When some of us asked Damon which team he would do such a thing with when it came time to retire, he went quiet for a second, then shrugged and said, “I guess my longest tenure is with the Royals – and I haven’t played there in 10 years!”
Amazingly, he’s right – six years in KC, two in Oakland, four in Boston and now four in New York for the well-traveled Johnny.
• Torii Hunter is one of my favorite players – both to watch play and interview – and his overall point about African-American players in baseball is a reasonable one to bring up. It just didn’t come out particularly well, as you can see in this story, and even Hunter knows it.
• Joe Torre is off in Taiwan with part of the Dodgers team so Don Mattingly is the interim manager in Arizona. In an interview this afternoon, Donnie Baseball revealed that the Dodgers have talked with him about eventually becoming Torre’s replacement.
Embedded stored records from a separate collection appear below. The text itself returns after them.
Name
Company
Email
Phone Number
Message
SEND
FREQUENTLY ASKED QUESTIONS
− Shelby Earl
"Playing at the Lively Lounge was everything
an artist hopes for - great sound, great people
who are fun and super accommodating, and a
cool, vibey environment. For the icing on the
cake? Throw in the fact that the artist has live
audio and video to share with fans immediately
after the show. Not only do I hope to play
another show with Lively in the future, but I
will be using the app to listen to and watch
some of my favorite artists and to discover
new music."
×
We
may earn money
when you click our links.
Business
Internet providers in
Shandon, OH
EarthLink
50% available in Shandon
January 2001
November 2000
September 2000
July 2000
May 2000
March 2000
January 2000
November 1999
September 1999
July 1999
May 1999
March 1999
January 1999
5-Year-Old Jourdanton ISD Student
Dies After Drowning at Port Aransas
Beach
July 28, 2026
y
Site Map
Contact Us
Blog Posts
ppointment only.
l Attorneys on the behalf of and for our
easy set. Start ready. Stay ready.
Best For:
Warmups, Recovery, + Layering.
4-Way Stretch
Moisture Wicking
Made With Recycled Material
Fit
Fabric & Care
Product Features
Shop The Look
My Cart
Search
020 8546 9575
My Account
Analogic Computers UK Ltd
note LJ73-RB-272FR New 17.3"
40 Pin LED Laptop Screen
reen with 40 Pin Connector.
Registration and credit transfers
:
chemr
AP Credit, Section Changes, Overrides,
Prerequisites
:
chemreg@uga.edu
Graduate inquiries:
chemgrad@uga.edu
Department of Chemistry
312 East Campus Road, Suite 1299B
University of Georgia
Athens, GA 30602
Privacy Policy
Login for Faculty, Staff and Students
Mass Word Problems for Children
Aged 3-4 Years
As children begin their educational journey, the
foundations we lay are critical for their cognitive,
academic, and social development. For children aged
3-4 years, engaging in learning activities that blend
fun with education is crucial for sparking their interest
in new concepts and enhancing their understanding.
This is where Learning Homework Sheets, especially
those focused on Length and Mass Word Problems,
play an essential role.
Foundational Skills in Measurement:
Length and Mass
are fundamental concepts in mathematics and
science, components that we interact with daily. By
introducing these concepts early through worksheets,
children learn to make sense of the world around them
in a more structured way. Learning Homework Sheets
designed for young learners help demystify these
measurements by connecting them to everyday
Remember when the Yankees were choosing between Mattingly and Joe Girardi? Seems like a long time ago now, doesn’t it?
• Unfortunate situation involving the Rays pitcher David Price today. Seems he was hit on the hand by a shattered maple bat, though he was lucky and will escape needing stitches. “It was more of a scare than anything else,” Price said, according to The AP. “I don’t really remember what happened, to be honest. Tried to make a play on the ball and I guess out of the corner of my eye I saw the bat and just threw my hands up. Could have been a lot worse than what it is right now.”
Joe Maddon said what a lot of people around the game are thinking, likening the maple bat to the Claymore Mine, which was an explosive in use since World War II. Maple bats have shown an incredible propensity toward shattering, and their shards are very, very dangerous. “If we’re going to wait for someone to actually get killed or impaled,” Maddon said, “we’re going to wait way too long. Something has to be done.”
• Finally, Major League Baseball announced PED suspensions for several minor leaguers, including two from the Yankees Dominican Summer League team. Josue Rodriguez and Israel Tolentino will both serve 50-game bans for testing positive.
That’s it for tonight. Thanks to everyone for reading and commenting on a long day. Back at it tomorrow, though the clubhouse won’t open until around 1:30 p.m. because it’s a night game. Check in early and often, though, for a few other items before we get to Yankees-Braves.